How to Use the Traffic Prediction App
-
Upload a CSV File:
-
Click on the “Choose a CSV file” button in the Streamlit app and upload a CSV file containing traffic data. The CSV file should contain network traffic features (e.g., flow duration, packet lengths, flags, etc.).
-
The app will display the contents of the uploaded file to ensure the data is correctly loaded.
-
-
Get Predictions:
-
Once the CSV file is uploaded, the app will use the trained model to predict the traffic labels (True/False).
-
The app will display:
- The original uploaded data.
- Predicted labels for each row.
- Prediction probabilities (True/False) for each class.
-
-
View Results:
- After the predictions are made, the app will show:
- Predicted Labels: Whether the traffic is classified as
True
orFalse
based on the model. - Prediction Probabilities (True/False): Probabilities for each class indicating the confidence of the prediction.

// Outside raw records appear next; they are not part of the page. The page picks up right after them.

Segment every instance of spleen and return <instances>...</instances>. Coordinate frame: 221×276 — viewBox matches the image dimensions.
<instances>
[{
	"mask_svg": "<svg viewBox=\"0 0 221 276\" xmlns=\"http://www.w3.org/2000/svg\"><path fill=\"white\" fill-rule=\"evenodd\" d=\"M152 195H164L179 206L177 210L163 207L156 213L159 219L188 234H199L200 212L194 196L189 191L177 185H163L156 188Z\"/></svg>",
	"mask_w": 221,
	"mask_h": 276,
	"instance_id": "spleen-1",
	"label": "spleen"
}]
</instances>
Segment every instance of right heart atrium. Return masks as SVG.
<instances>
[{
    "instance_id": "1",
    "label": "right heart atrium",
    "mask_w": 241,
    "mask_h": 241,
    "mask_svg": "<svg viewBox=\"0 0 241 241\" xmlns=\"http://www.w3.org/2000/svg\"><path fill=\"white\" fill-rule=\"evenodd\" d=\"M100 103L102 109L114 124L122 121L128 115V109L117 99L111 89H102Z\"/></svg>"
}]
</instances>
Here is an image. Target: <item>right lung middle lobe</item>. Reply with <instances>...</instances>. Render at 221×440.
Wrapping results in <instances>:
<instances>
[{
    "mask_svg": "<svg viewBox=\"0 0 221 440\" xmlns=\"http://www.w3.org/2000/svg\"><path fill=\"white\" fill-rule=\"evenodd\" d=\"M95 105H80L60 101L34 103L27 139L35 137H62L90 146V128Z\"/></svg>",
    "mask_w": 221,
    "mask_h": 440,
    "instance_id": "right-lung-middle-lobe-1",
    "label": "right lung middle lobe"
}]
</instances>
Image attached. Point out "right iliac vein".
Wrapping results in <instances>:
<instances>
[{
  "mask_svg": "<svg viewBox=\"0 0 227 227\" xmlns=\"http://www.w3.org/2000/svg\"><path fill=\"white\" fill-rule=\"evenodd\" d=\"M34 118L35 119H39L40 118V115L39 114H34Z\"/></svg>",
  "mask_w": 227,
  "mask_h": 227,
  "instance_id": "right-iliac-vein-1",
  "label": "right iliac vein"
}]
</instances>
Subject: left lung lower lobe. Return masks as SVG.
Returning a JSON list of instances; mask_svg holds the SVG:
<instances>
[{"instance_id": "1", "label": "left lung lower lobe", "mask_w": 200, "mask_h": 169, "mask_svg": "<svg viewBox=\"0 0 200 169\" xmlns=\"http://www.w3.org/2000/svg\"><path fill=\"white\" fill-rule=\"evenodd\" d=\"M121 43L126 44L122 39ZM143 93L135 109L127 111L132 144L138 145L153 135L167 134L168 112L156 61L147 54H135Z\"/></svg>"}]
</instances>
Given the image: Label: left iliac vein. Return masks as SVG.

- Predicted Labels: Whether the traffic is classified as
- After the predictions are made, the app will show:
Example CSV Format
The CSV file should have the following columns (without the label column):
Destination Port | Flow Duration | Total Fwd Packets | Total Backward Packets | … |
---|---|---|---|---|
80 | 1500 | 25 | 30 | … |
443 | 2000 | 40 | 50 | … |
21 | 1000 | 15 | 20 | … |
Sample Output:
False Probability | True Probability | Predicted Label |
---|---|---|
0.18 | 0.82 | True |
0.09 | 0.91 | True |
0.08 | 0.92 | True |
Troubleshooting
- CSV Format Errors: Ensure the uploaded CSV contains the necessary features and follows the correct format. The app will drop the label column automatically if present.
- Model Errors: Ensure the model and scaler are correctly saved in the
Frontend
folder. The app expects these files to be present for making predictions.
License
This project is open-source and licensed under the MIT License.